BTW I’ve seen fuzzy-pickles, and from my understanding fall thing would be a perfect fit for it, once (and if) it is ready :slight_smile:


#5

Do you mean that fall would be a replacement for peresil?

I’ve got a number of crates related to my overall project (Strata Rust)… and it looks like I forgot to even change the README for Fuzzy Pickles when I extracted it from Strata Rust… :sweat_smile:


#6

Okey, I’ve definitely got confused, because I’ve seen Strata Rust (and that’s what I was thinking about) and I have not actually seen fuzzy-picklers in it’s extracted form, only as an “untitled rust parser” :slight_smile: So yeah, fall could be a replacement for persil, and for manually written AST/visitors. And lang_rust, which is implemented with fall and lives in its directory, could become a replacement for fuzzy-pickers.

A short elevator pitch for fall is that it is (“will be” would be more correct though) a parser/AST generator which is lossless (has comments, whitespace, and smartly attaches them to proper nodes), generates conveniet to use AST and agressively recovers from the errors.

So, you write bnf-like rules like this: https://github.com/matklad/fall/blob/5f505905d2d24a48de29fce75031b9fbb8654e49/lang/fall/src/fall.fall#L88-L112, then describe AST structure for important nodes like this: https://github.com/matklad/fall/blob/5f505905d2d24a48de29fce75031b9fbb8654e49/lang/fall/src/fall.fall#L311-L317 and then do whatever you want with the AST by visiting nodes using either untyped representation with (span, u32_node_type_id) or a typed representation based on AST node types, like this: https://github.com/matklad/fall/blob/5f505905d2d24a48de29fce75031b9fbb8654e49/lang/fall/src/editor_api/mod.rs#L30-L82.

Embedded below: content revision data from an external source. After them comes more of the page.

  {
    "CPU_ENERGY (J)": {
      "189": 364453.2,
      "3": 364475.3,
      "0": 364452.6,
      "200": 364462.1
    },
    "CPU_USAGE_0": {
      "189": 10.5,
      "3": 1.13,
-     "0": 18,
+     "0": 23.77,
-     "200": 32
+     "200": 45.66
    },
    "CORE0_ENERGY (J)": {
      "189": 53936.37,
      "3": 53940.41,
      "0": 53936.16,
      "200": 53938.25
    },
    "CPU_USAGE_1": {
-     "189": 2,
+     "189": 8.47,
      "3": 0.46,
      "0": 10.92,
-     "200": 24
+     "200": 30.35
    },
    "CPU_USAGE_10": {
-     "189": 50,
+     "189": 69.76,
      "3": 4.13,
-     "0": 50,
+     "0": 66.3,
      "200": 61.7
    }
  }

Not that I advise to use it for anything, but, if you are writing your parser anyways…


#7

The old syntex_syntax can do it. Parsed nodes have Span, which can be translated to line/column.


#8

Thanks @kornel! That definitely looks useful. I might end up using that crate then, even though https://github.com/serde-rs/syntex just has one commit(?!) and now simply says:

Syntex is no longer maintained.


#9

Hehe, you’re really selling it well! :smiley:

The goal of preserving all information is great – I think there need to be such a parser somewhere in the ecosystem for tools like linters and formatters, as you say.


#10

So to sum up, am I right that the landscape of crates that parse Rust source code looks something like this:

Works on stable Rust:

  • syntex_syntax: full-featured, works on stable, no longer maintained.
  • syn: no line number information, fast compile times, works on Rust 1.15, maintained.
  • fall: preserves information about offsets, but is slow, unfinished, and unreleased (@matklad’s own words :slight_smile: )

Requires nightly Rust:


#11

I’m not fully sure how I should feel about being left out of the list… is fuzzy pickles disqualified for some reason or the other?


#12

No, not at all… I’m terribly sorry that I forgot to include it.

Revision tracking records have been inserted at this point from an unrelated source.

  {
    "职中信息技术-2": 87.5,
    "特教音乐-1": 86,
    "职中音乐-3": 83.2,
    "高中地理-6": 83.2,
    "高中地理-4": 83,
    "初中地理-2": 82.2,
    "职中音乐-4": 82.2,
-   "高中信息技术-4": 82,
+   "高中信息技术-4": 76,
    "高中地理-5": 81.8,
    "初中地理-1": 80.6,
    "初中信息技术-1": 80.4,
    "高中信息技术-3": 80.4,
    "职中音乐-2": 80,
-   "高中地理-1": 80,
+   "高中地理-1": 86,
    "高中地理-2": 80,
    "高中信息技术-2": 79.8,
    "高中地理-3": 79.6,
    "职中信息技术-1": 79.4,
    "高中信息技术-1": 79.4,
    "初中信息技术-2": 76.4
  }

Am I right in thinking that your crate targets nightly Rust?


#13

The crate works with stable, but for the parser itself, I would love to be able to parse nightly Rust syntax as well.


#14

Awesome, I’ve just updated my little “survey” above :slight_smile: I’ll be happy to give it a try for my little project – I switched to syntex_syntax now and that compiles rather slowly (which is why I tried the newer syn crate in the first place).


#15

The project I’ve been working on is version-sync – a small crate which lets you add an integration test to check that the

#![doc(html_root_url = "https://docs.rs/foo/1.2.3")]

line is kept up to date with the crate version number.